▶ **About this task**
Give again, word for word, the lines below that run from the line with "micrograph of ovarian" through the line with "renal adenocarcinoma stained". Drop the pictures.

▶ **Material provided**
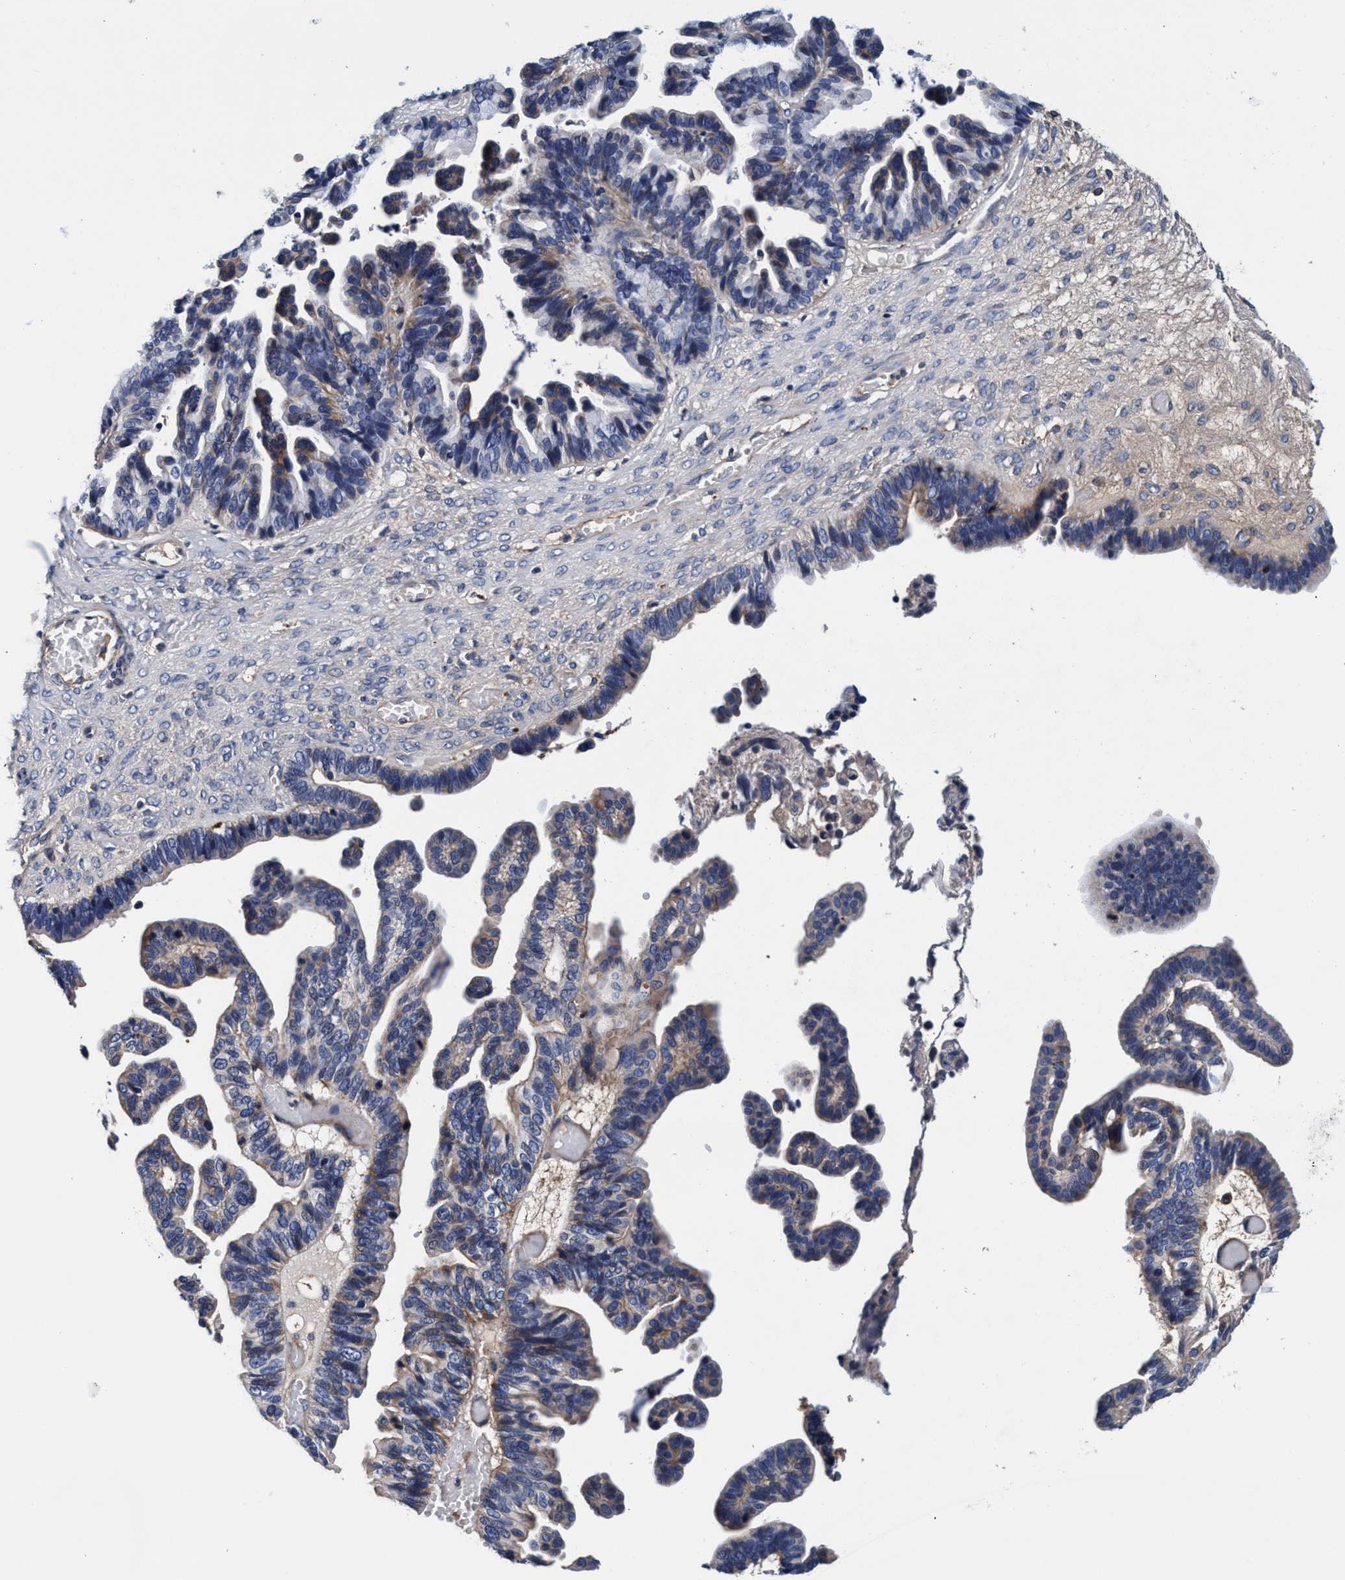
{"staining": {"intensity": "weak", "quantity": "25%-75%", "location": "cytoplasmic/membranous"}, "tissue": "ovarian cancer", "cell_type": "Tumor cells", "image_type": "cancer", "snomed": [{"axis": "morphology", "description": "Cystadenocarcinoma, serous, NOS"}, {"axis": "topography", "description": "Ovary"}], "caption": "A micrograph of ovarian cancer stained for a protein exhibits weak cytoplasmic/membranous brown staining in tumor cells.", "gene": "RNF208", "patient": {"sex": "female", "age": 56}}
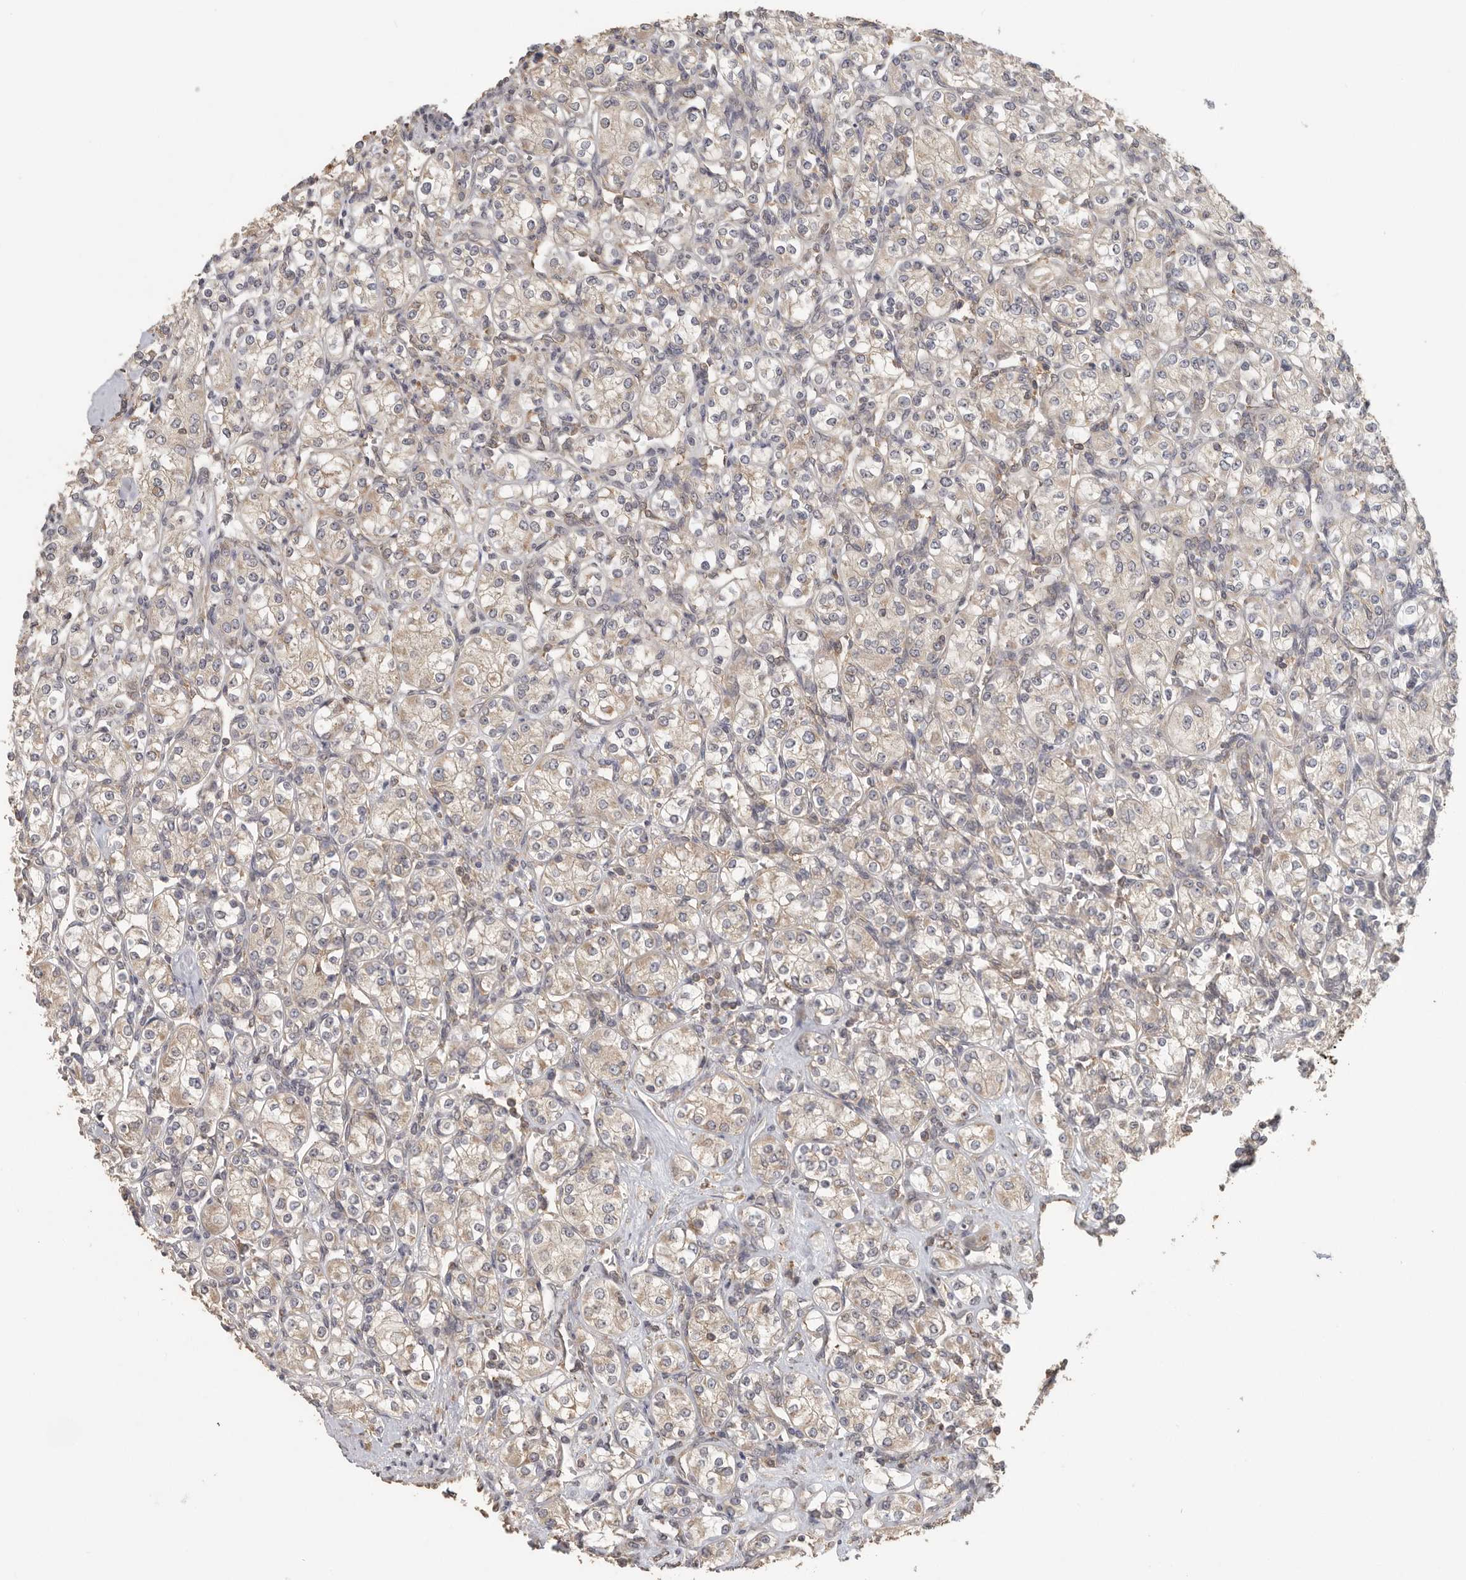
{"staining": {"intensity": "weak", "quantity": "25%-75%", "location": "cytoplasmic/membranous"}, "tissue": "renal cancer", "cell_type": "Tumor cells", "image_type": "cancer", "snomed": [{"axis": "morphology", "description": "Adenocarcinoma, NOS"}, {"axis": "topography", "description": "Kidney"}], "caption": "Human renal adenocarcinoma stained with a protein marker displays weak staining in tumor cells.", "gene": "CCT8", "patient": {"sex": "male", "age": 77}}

* * *

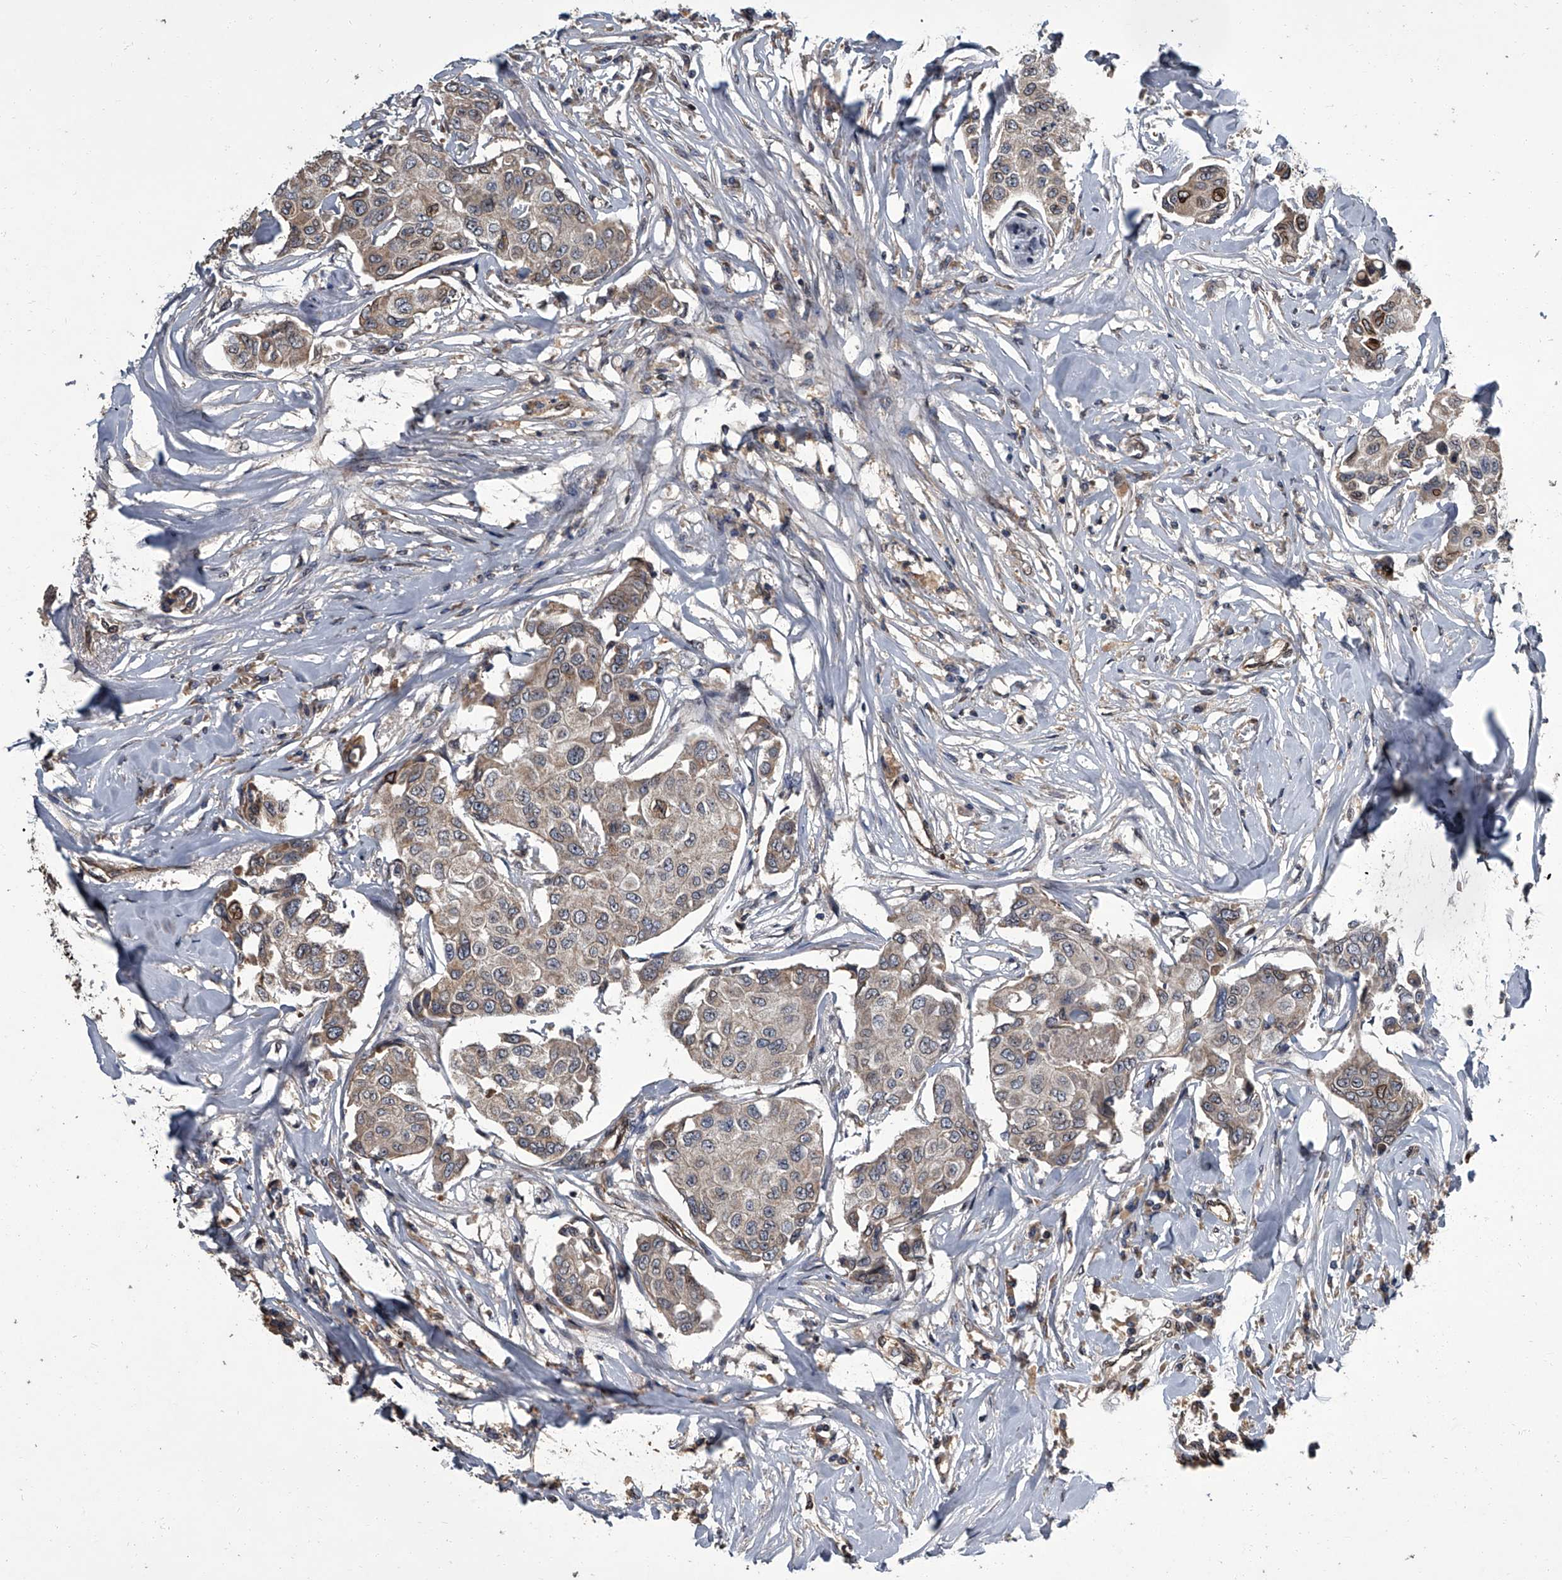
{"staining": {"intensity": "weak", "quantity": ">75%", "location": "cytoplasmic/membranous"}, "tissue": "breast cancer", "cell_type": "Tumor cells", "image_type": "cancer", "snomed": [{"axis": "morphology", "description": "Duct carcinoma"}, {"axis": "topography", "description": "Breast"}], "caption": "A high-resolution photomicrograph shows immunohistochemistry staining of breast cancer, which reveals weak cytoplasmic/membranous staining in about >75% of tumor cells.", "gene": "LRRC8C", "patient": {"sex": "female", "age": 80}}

▶ **The answer**
{"staining": {"intensity": "weak", "quantity": "25%-75%", "location": "cytoplasmic/membranous"}, "tissue": "ovarian cancer", "cell_type": "Tumor cells", "image_type": "cancer", "snomed": [{"axis": "morphology", "description": "Cystadenocarcinoma, serous, NOS"}, {"axis": "topography", "description": "Ovary"}], "caption": "A micrograph of ovarian cancer stained for a protein exhibits weak cytoplasmic/membranous brown staining in tumor cells.", "gene": "RNF208", "patient": {"sex": "female", "age": 56}}
{"staining": {"intensity": "weak", "quantity": "25%-75%", "location": "cytoplasmic/membranous"}, "tissue": "renal cancer", "cell_type": "Tumor cells", "image_type": "cancer", "snomed": [{"axis": "morphology", "description": "Adenocarcinoma, NOS"}, {"axis": "topography", "description": "Kidney"}], "caption": "Human renal adenocarcinoma stained with a protein marker displays weak staining in tumor cells.", "gene": "CCT8", "patient": {"sex": "male", "age": 77}}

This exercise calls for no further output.